TASK DATA:
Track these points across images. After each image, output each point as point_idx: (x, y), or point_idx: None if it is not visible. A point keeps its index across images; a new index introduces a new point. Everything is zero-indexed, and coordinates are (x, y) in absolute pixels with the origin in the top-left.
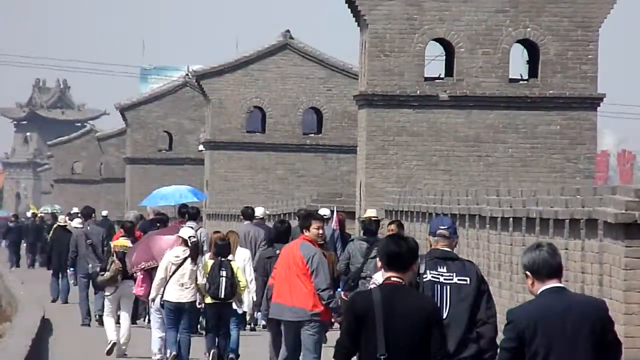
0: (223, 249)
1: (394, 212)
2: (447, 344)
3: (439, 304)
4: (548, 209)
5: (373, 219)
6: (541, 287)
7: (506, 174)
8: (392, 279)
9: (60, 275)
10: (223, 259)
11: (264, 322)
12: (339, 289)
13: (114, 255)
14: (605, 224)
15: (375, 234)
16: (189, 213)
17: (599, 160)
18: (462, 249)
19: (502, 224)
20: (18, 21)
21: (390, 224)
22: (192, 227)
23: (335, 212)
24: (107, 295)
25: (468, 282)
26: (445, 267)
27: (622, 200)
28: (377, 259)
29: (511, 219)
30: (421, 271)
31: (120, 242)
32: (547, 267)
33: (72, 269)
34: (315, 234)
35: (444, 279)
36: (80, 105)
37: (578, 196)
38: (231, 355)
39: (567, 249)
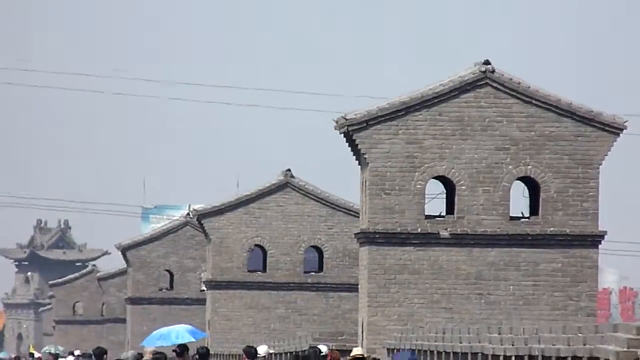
0: None
1: (395, 350)
2: None
3: None
4: (550, 347)
5: (358, 356)
6: None
7: (508, 312)
8: None
9: None
10: None
11: None
12: None
13: None
14: None
15: None
16: (200, 354)
17: (600, 297)
18: None
19: None
20: (19, 162)
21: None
22: None
23: (329, 350)
24: None
25: None
26: None
27: (624, 337)
28: None
29: (513, 357)
30: None
31: None
32: None
33: None
34: None
35: None
36: (81, 245)
37: (580, 334)
38: None
39: None
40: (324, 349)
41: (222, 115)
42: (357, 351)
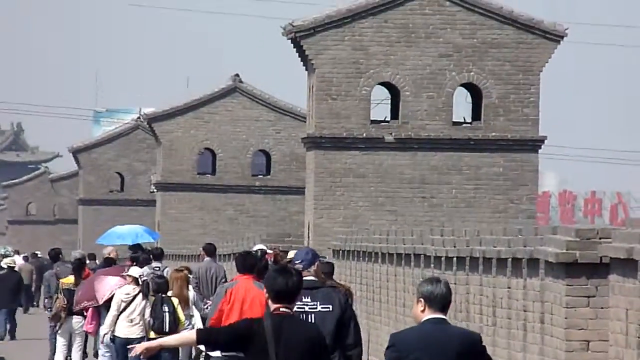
0: (161, 286)
1: (341, 251)
2: None
3: None
4: (491, 249)
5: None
6: (428, 316)
7: (450, 215)
8: (281, 309)
9: (7, 314)
10: (163, 296)
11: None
12: None
13: (61, 292)
14: (547, 263)
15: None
16: (153, 254)
17: (540, 200)
18: (407, 287)
19: (446, 263)
20: None
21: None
22: (158, 267)
23: (271, 250)
24: (58, 332)
25: (331, 309)
26: (309, 297)
27: (563, 240)
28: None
29: (455, 258)
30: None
31: (68, 279)
32: (442, 300)
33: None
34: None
35: (309, 308)
36: (34, 148)
37: (520, 236)
38: None
39: (509, 287)
40: (262, 247)
41: (175, 21)
42: (292, 254)
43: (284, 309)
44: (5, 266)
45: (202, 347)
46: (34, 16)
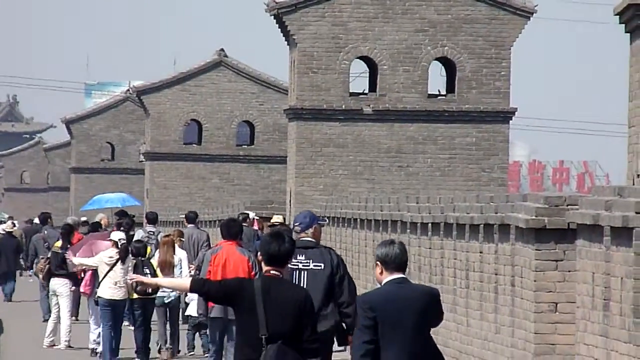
0: (140, 250)
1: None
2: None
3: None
4: (464, 215)
5: (276, 223)
6: (388, 277)
7: (426, 183)
8: (271, 272)
9: (5, 277)
10: (143, 259)
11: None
12: None
13: (49, 258)
14: (517, 228)
15: None
16: (148, 218)
17: (511, 170)
18: None
19: (422, 229)
20: None
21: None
22: (152, 231)
23: (256, 218)
24: (48, 290)
25: (322, 268)
26: (303, 256)
27: (532, 206)
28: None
29: (430, 224)
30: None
31: (57, 243)
32: (397, 260)
33: (31, 270)
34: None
35: (302, 266)
36: (28, 119)
37: (492, 203)
38: (169, 346)
39: (481, 252)
40: (252, 215)
41: None
42: (276, 218)
43: (274, 272)
44: (3, 231)
45: (191, 313)
46: None
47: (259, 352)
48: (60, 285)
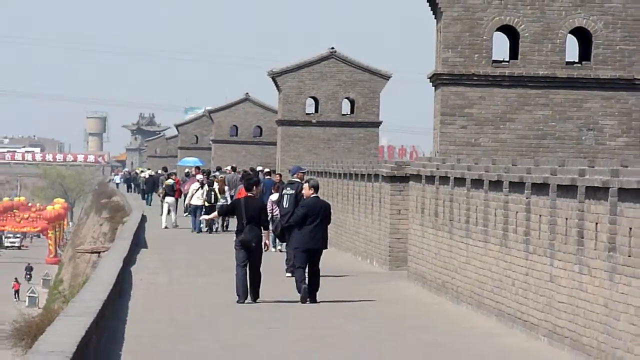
0: (210, 184)
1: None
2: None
3: (285, 204)
4: (361, 165)
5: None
6: (313, 194)
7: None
8: (248, 194)
9: (147, 198)
10: (211, 187)
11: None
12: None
13: (164, 187)
14: (382, 177)
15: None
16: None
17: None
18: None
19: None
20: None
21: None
22: (215, 176)
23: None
24: (163, 202)
25: (293, 193)
26: (290, 188)
27: (389, 165)
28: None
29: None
30: (284, 189)
31: (167, 182)
32: (316, 187)
33: (159, 194)
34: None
35: (288, 193)
36: (159, 124)
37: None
38: None
39: (365, 188)
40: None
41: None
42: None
43: (250, 194)
44: (147, 175)
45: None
46: None
47: (242, 228)
48: (170, 200)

WORK REQUIRED: Will you set down the records word for word while leaving out every picture?

YOUR RESPONSE:
Track these points across images. After each image, output each point as point_idx: (x, y), or point_idx: None if it is not visible. A point keeps its index across images; a new index introduces a new point. Everything is zero-indexed, and coordinates are (x, y) in absolute pixels with the origin in the top-left.
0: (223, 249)
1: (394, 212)
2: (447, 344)
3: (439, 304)
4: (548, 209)
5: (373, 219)
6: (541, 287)
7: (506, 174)
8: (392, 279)
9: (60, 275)
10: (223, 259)
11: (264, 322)
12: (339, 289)
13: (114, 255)
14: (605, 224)
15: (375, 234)
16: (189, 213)
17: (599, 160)
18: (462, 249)
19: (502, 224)
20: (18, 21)
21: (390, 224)
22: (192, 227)
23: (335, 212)
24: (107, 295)
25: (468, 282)
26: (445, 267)
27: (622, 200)
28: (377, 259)
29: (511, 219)
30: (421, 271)
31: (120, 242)
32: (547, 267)
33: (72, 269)
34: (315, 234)
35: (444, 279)
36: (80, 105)
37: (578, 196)
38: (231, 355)
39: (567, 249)
0: None
1: (395, 350)
2: None
3: None
4: (550, 347)
5: (358, 356)
6: None
7: (508, 312)
8: None
9: None
10: None
11: None
12: None
13: None
14: None
15: None
16: (200, 354)
17: (600, 297)
18: None
19: None
20: (19, 162)
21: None
22: None
23: (329, 350)
24: None
25: None
26: None
27: (624, 337)
28: None
29: (513, 357)
30: None
31: None
32: None
33: None
34: None
35: None
36: (81, 245)
37: (580, 334)
38: None
39: None
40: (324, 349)
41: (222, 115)
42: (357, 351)
0: (161, 286)
1: (341, 251)
2: None
3: None
4: (491, 249)
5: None
6: (428, 316)
7: (450, 215)
8: (281, 309)
9: (7, 314)
10: (163, 296)
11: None
12: None
13: (61, 292)
14: (547, 263)
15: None
16: (153, 254)
17: (540, 200)
18: (407, 287)
19: (446, 263)
20: None
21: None
22: (158, 267)
23: (271, 250)
24: (58, 332)
25: (331, 309)
26: (309, 297)
27: (563, 240)
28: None
29: (455, 258)
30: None
31: (68, 279)
32: (442, 300)
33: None
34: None
35: (309, 308)
36: (34, 148)
37: (520, 236)
38: None
39: (509, 287)
40: (262, 247)
41: (175, 21)
42: (292, 254)
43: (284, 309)
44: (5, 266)
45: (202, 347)
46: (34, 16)
0: (140, 250)
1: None
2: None
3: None
4: (464, 215)
5: (276, 223)
6: (388, 277)
7: (426, 183)
8: (271, 272)
9: (5, 277)
10: (143, 259)
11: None
12: None
13: (49, 258)
14: (517, 228)
15: None
16: (148, 218)
17: (511, 170)
18: None
19: (422, 229)
20: None
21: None
22: (152, 231)
23: (256, 218)
24: (48, 290)
25: (322, 268)
26: (303, 256)
27: (532, 206)
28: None
29: (430, 224)
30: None
31: (57, 243)
32: (397, 260)
33: (31, 270)
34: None
35: (302, 266)
36: (28, 119)
37: (492, 203)
38: (169, 346)
39: (481, 252)
40: (252, 215)
41: None
42: (276, 218)
43: (274, 272)
44: (3, 231)
45: (191, 313)
46: None
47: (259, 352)
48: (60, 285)
0: (210, 184)
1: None
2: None
3: (285, 204)
4: (361, 165)
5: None
6: (313, 194)
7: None
8: (248, 194)
9: (147, 198)
10: (211, 187)
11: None
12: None
13: (164, 187)
14: (382, 177)
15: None
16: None
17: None
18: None
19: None
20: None
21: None
22: (215, 176)
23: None
24: (163, 202)
25: (293, 193)
26: (290, 188)
27: (389, 165)
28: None
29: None
30: (284, 189)
31: (167, 182)
32: (316, 187)
33: (159, 194)
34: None
35: (288, 193)
36: (159, 124)
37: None
38: None
39: (365, 188)
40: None
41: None
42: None
43: (250, 194)
44: (147, 175)
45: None
46: None
47: (242, 228)
48: (170, 200)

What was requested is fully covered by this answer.